Instructions for the task — Copy out every line from the records that includes "stemmen".

___ The data

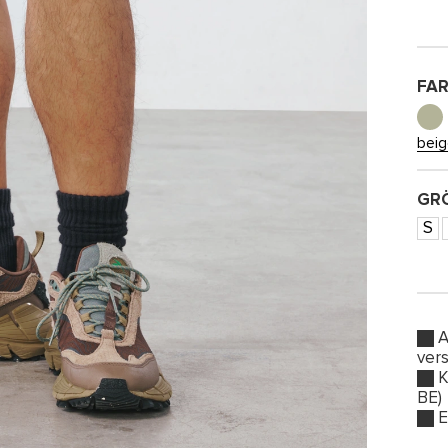
FA
bei
GRÖ
S
A
ver
K
BE)
E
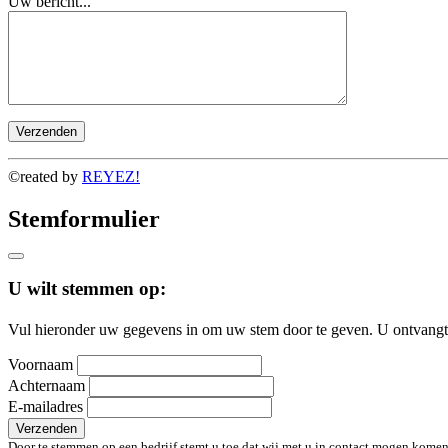
Uw bericht...
©reated by
REYEZ!
Stemformulier
U wilt stemmen op:
Vul hieronder uw gegevens in om uw stem door te geven. U ontvangt 
Voornaam
Achternaam
E-mailadres
Verzenden
Door te stemmen op een bedrijf stemt u toe dat wij met u in contact mogen komen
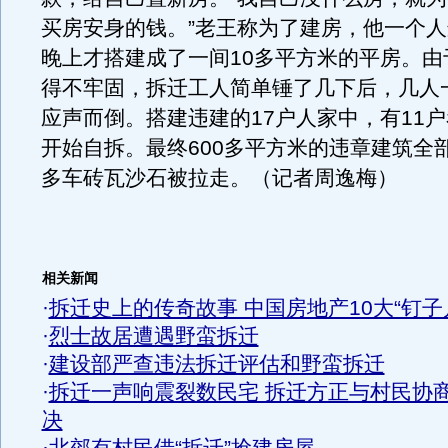
买房安身的钱。”老王称为了建房，他一个
晚上才搭建成了一间10多平方米的平房。由
得不牢固，拆迁工人简单锤了几下后，几人
应声而倒。搭建违建的17户人家中，有11
开始自拆。最终600多平方米的违章建筑全部
多车砖瓦沙石被拉走。（记者周逸梅）
相关新闻
·
拆迁史上的传奇故事 中国房地产10大“钉子
·
烈士故居遭遇野蛮拆迁
·
建设部严查违法拆迁评估和野蛮拆迁
·
拆迁一声响震裂数民宅 拆迁方正与村民协
决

______

Answer area —
U wilt stemmen op:
Door te stemmen op een bedrijf stemt u toe dat wij met u in contact mogen komen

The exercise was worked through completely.